Zuletzt konnte Brenden Gunnell in der Titelpartie von Brittens PETER GRIMES (Premiere 12. März 2016 / Staatstheater Saarbrücken) überzeugen. Die Presse war mehr als begeistert:

Brenden Gunnell lässt sich Zeit, seinen Grimes zu formen. Zu Beginn ist er bloß wütend, impulsiv. Doch dann weitet er das Charakterspektrum – stimmlich wie darstellerisch. Gunnell, in Glyndebourne wie in Dresden schon zu erleben, ist ein Tenor von internationalem Rang, der aber die hohen Erwartungen in ihn mühelos noch übertrifft.
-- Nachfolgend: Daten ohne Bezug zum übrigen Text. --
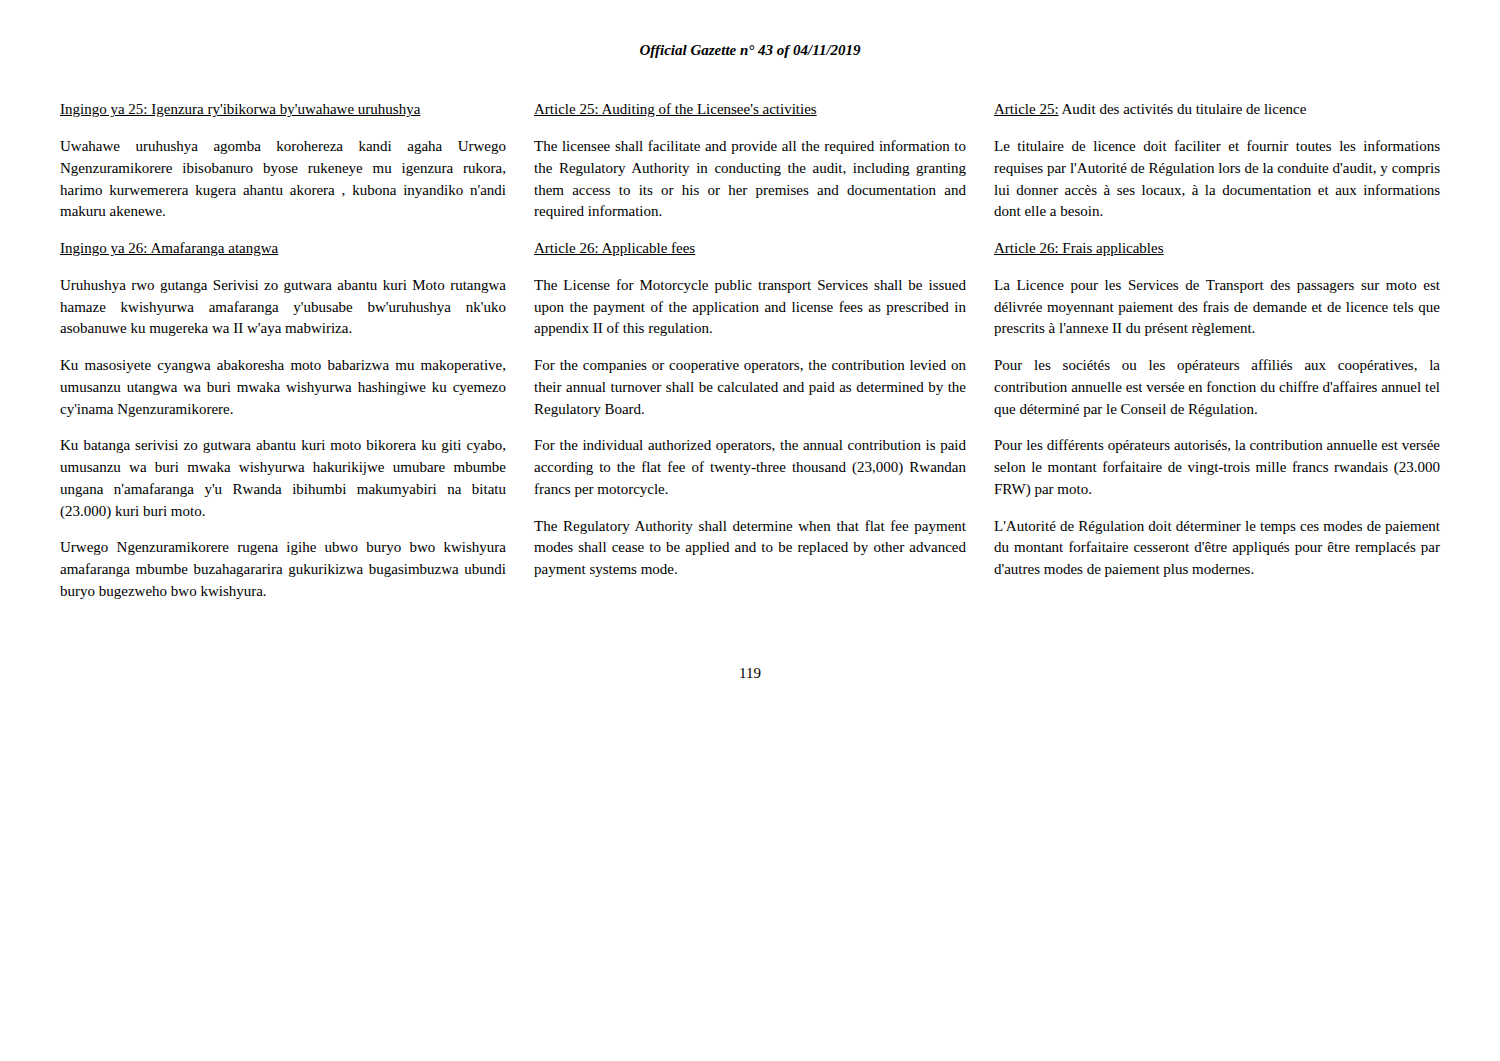Official Gazette n° 43 of 04/11/2019
| Ingingo ya 25: Igenzura ry'ibikorwa by'uwahawe uruhushya Uwahawe uruhushya agomba korohereza kandi agaha Urwego Ngenzuramikorere ibisobanuro byose rukeneye mu igenzura rukora, harimo kurwemerera kugera ahantu akorera , kubona inyandiko n'andi makuru akenewe. Ingingo ya 26: Amafaranga atangwa Uruhushya rwo gutanga Serivisi zo gutwara abantu kuri Moto rutangwa hamaze kwishyurwa amafaranga y'ubusabe bw'uruhushya nk'uko asobanuwe ku mugereka wa II w'aya mabwiriza. Ku masosiyete cyangwa abakoresha moto babarizwa mu makoperative, umusanzu utangwa wa buri mwaka wishyurwa hashingiwe ku cyemezo cy'inama Ngenzuramikorere. Ku batanga serivisi zo gutwara abantu kuri moto bikorera ku giti cyabo, umusanzu wa buri mwaka wishyurwa hakurikijwe umubare mbumbe ungana n'amafaranga y'u Rwanda ibihumbi makumyabiri na bitatu (23.000) kuri buri moto. Urwego Ngenzuramikorere rugena igihe ubwo buryo bwo kwishyura amafaranga mbumbe buzahagararira gukurikizwa bugasimbuzwa ubundi buryo bugezweho bwo kwishyura. | Article 25: Auditing of the Licensee's activities The licensee shall facilitate and provide all the required information to the Regulatory Authority in conducting the audit, including granting them access to its or his or her premises and documentation and required information. Article 26: Applicable fees The License for Motorcycle public transport Services shall be issued upon the payment of the application and license fees as prescribed in appendix II of this regulation. For the companies or cooperative operators, the contribution levied on their annual turnover shall be calculated and paid as determined by the Regulatory Board. For the individual authorized operators, the annual contribution is paid according to the flat fee of twenty-three thousand (23,000) Rwandan francs per motorcycle. The Regulatory Authority shall determine when that flat fee payment modes shall cease to be applied and to be replaced by other advanced payment systems mode. | Article 25: Audit des activités du titulaire de licence Le titulaire de licence doit faciliter et fournir toutes les informations requises par l'Autorité de Régulation lors de la conduite d'audit, y compris lui donner accès à ses locaux, à la documentation et aux informations dont elle a besoin. Article 26: Frais applicables La Licence pour les Services de Transport des passagers sur moto est délivrée moyennant paiement des frais de demande et de licence tels que prescrits à l'annexe II du présent règlement. Pour les sociétés ou les opérateurs affiliés aux coopératives, la contribution annuelle est versée en fonction du chiffre d'affaires annuel tel que déterminé par le Conseil de Régulation. Pour les différents opérateurs autorisés, la contribution annuelle est versée selon le montant forfaitaire de vingt-trois mille francs rwandais (23.000 FRW) par moto. L'Autorité de Régulation doit déterminer le temps ces modes de paiement du montant forfaitaire cesseront d'être appliqués pour être remplacés par d'autres modes de paiement plus modernes. |
119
Sein Tenor hat Kraft, Stahl und Feuer im Überfluss – doch er bannt auch in den Momenten des Zusammenbruchs Grimes' mit fast schon fragilen Tönen. Überwältigend! Ein Ausnahme-Sänger… Saarbrücker Zeitung, 14. März 2016, Oliver Schwambach

Es gibt im dritten Akt, nachdem auch der zweite Junge durch einen Unfall ums Leben kam, eine Szene, in der wächst Brenden Gunnell als Peter Grimes über sich hinaus. Stimmlich hat er diese in der Tat gewaltige Partie ohnehin im Griff, nun schreitet er zur darstellerischen Entäußerung. Die Rheinpfalz, 15. März 2016, Frank Pommer

Der britische Tenor verfügt über eine unglaublich flexible und wandlungsfähige Stimme, die sich blitzschnell jeder akuten Anforderung gewachsen zeigt. Ein Charaktertenor im besten Sinne. Dazu erweist er sich immer wieder als Darsteller von großem Einfühlungsvermögen.
Der neue Merker, 22. März 2016, Johannes Schenke

Weitere Pressestimmen zu PETER GRIMES


* * *

Im Oktober 2015 hatte Brenden Patrick Gunnell einen großen Erfolg in einer Neuproduktion von AUFSTIEG UND FALL DER STADT MAHAGONNY am Teatro dell’Opera in Rom.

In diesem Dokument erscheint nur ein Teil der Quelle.